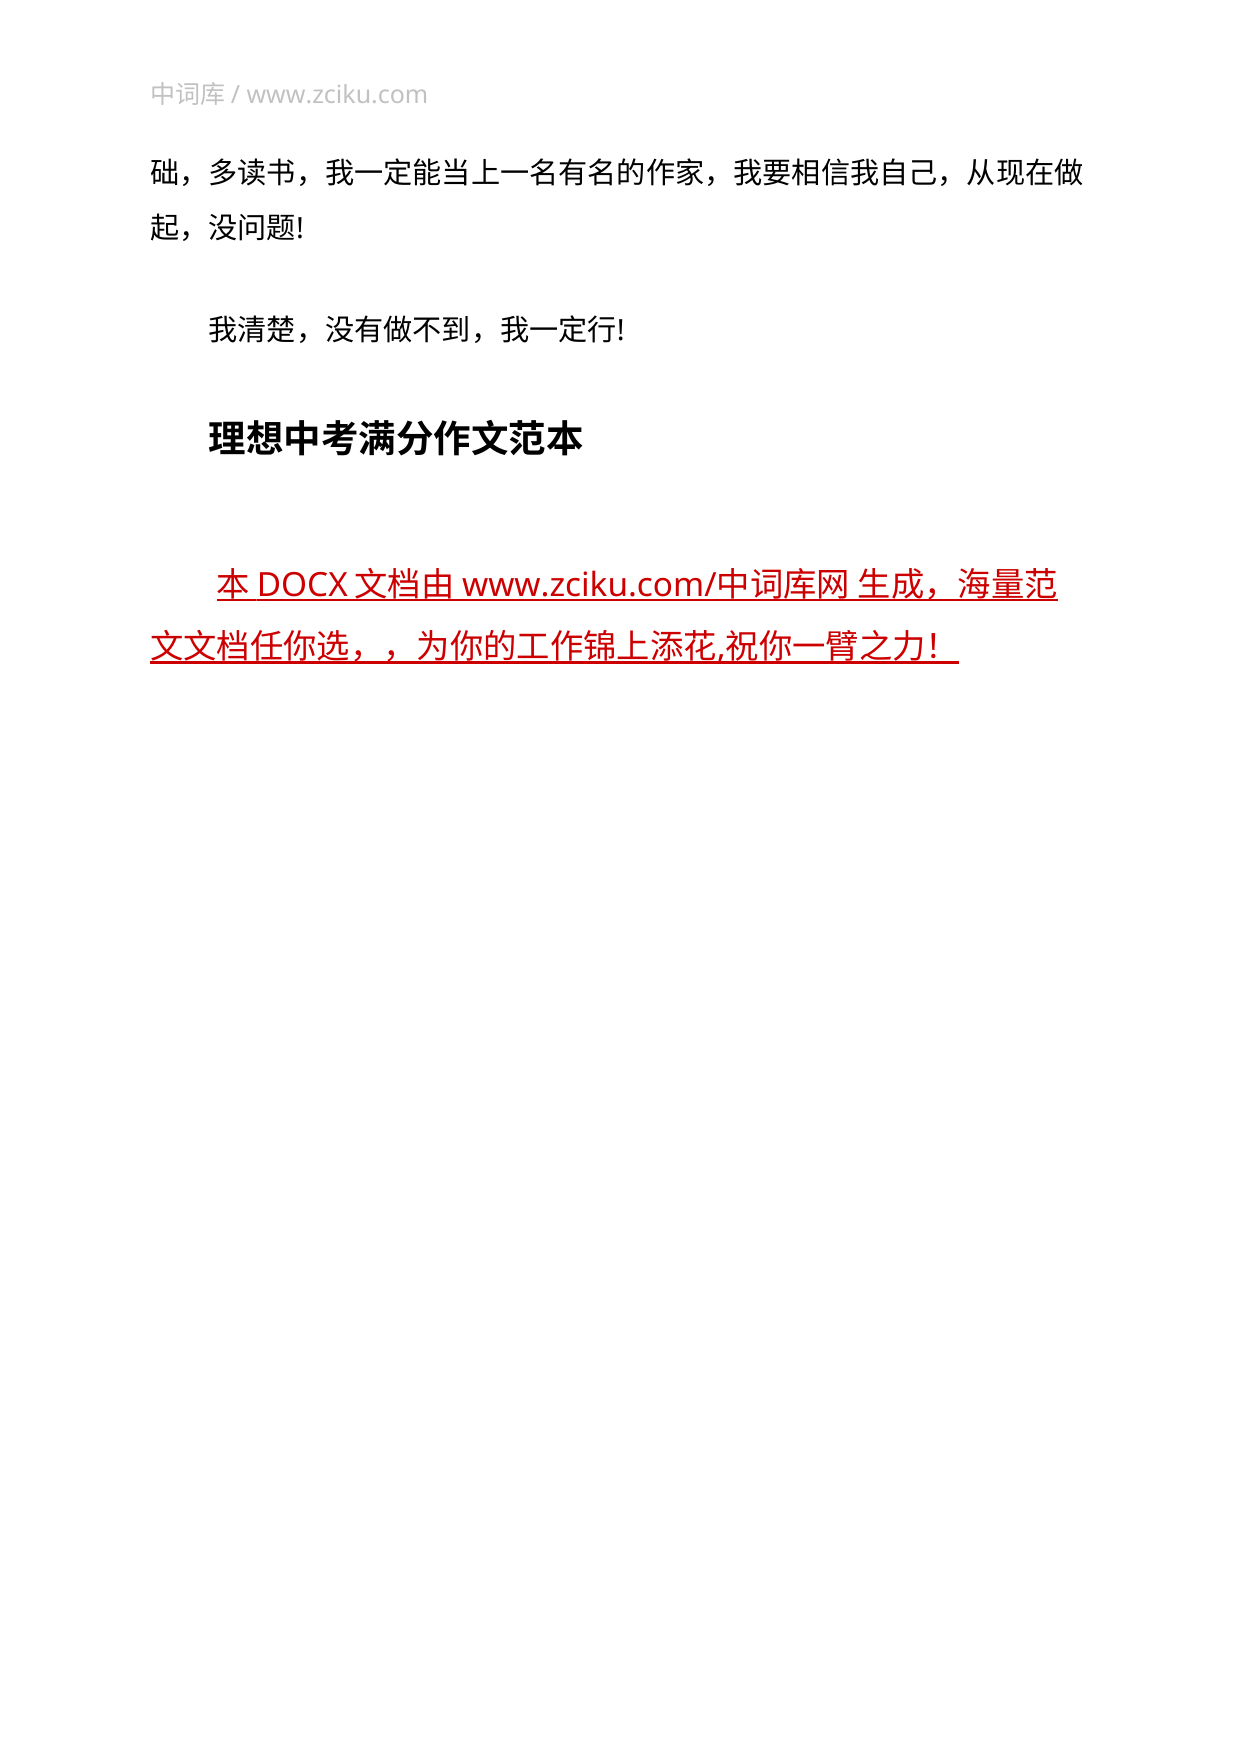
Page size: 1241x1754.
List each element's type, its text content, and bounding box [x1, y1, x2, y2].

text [150, 150, 1090, 247]
text 本DOCX文档由 www.zciku.com/中词库网 生成，海量范文文档任你选，，为你的工作锦上添花,祝你一臂之力！ [150, 557, 1090, 669]
text 我清楚，没有做不到，我一定行! [150, 307, 1090, 349]
text 理想中考满分作文范本 [150, 409, 1090, 463]
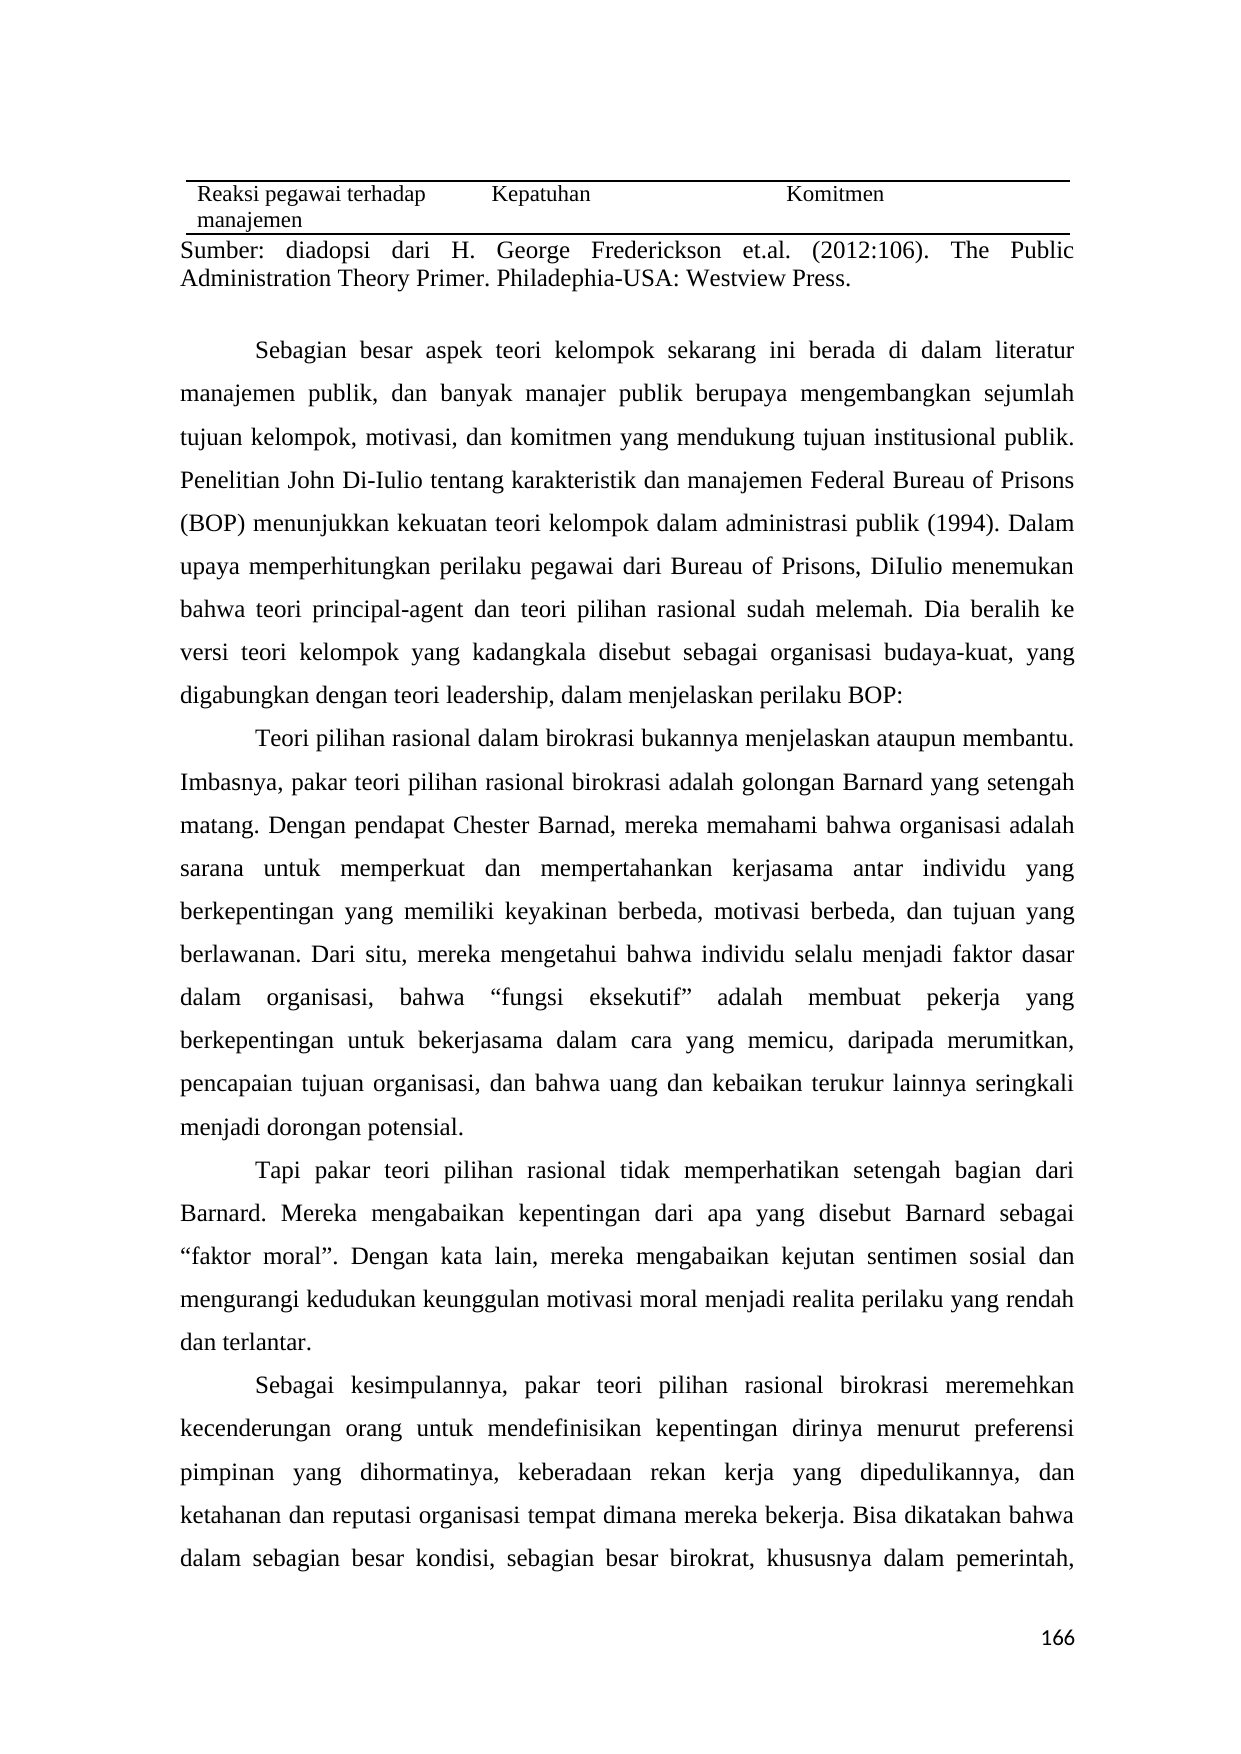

··········

- _JOB_
Pictures do not belong in the copy. Please reproduce the entries above exactly otherwise.

- _RESULT OF THIS TASK_
Page size: 1241x1754.
List each element's type, its text content, and bounding box [x1, y1, x2, y2].

text [150, 150, 1090, 247]
text 本DOCX文档由 www.zciku.com/中词库网 生成，海量范文文档任你选，，为你的工作锦上添花,祝你一臂之力！ [150, 557, 1090, 669]
text 我清楚，没有做不到，我一定行! [150, 307, 1090, 349]
text 理想中考满分作文范本 [150, 409, 1090, 463]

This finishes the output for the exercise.